*** Opening DATA SHOWN ***

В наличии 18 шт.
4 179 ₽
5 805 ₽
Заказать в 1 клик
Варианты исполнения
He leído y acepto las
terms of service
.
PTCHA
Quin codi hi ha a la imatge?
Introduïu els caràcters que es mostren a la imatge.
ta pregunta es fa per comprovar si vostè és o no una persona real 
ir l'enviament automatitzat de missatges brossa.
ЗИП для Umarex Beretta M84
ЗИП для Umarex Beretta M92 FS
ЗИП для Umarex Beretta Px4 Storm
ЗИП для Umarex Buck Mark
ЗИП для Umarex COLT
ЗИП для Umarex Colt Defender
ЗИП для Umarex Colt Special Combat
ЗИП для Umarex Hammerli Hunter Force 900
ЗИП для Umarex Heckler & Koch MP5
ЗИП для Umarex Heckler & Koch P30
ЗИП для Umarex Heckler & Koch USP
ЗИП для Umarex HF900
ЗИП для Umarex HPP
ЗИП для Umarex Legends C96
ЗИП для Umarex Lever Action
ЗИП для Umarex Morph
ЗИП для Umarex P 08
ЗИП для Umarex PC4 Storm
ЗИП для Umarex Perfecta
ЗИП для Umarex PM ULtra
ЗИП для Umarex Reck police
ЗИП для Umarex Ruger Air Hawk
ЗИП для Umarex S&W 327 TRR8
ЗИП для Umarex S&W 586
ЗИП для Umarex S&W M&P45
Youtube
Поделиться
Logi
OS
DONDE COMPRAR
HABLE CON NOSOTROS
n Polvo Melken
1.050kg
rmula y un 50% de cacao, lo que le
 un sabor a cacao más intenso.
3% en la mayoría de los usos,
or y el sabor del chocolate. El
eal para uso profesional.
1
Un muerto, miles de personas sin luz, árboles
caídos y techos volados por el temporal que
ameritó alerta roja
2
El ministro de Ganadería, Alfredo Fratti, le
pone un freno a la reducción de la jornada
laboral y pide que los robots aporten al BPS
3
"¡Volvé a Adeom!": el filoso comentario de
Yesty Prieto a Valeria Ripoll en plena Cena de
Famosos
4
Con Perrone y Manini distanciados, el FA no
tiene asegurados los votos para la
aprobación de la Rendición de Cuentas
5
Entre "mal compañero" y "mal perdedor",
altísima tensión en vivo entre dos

*** Closing DATA SHOWN ***

▶ WHAT YOU SHOULD DO: Edit the data above so that every "Umarex" becomes "Walther", with nothing else changed.

▶ WRITTEN ANSWER:
В наличии 18 шт.
4 179 ₽
5 805 ₽
Заказать в 1 клик
Варианты исполнения
He leído y acepto las
terms of service
.
PTCHA
Quin codi hi ha a la imatge?
Introduïu els caràcters que es mostren a la imatge.
ta pregunta es fa per comprovar si vostè és o no una persona real 
ir l'enviament automatitzat de missatges brossa.
ЗИП для Walther Beretta M84
ЗИП для Walther Beretta M92 FS
ЗИП для Walther Beretta Px4 Storm
ЗИП для Walther Buck Mark
ЗИП для Walther COLT
ЗИП для Walther Colt Defender
ЗИП для Walther Colt Special Combat
ЗИП для Walther Hammerli Hunter Force 900
ЗИП для Walther Heckler & Koch MP5
ЗИП для Walther Heckler & Koch P30
ЗИП для Walther Heckler & Koch USP
ЗИП для Walther HF900
ЗИП для Walther HPP
ЗИП для Walther Legends C96
ЗИП для Walther Lever Action
ЗИП для Walther Morph
ЗИП для Walther P 08
ЗИП для Walther PC4 Storm
ЗИП для Walther Perfecta
ЗИП для Walther PM ULtra
ЗИП для Walther Reck police
ЗИП для Walther Ruger Air Hawk
ЗИП для Walther S&W 327 TRR8
ЗИП для Walther S&W 586
ЗИП для Walther S&W M&P45
Youtube
Поделиться
Logi
OS
DONDE COMPRAR
HABLE CON NOSOTROS
n Polvo Melken
1.050kg
rmula y un 50% de cacao, lo que le
 un sabor a cacao más intenso.
3% en la mayoría de los usos,
or y el sabor del chocolate. El
eal para uso profesional.
1
Un muerto, miles de personas sin luz, árboles
caídos y techos volados por el temporal que
ameritó alerta roja
2
El ministro de Ganadería, Alfredo Fratti, le
pone un freno a la reducción de la jornada
laboral y pide que los robots aporten al BPS
3
"¡Volvé a Adeom!": el filoso comentario de
Yesty Prieto a Valeria Ripoll en plena Cena de
Famosos
4
Con Perrone y Manini distanciados, el FA no
tiene asegurados los votos para la
aprobación de la Rendición de Cuentas
5
Entre "mal compañero" y "mal perdedor",
altísima tensión en vivo entre dos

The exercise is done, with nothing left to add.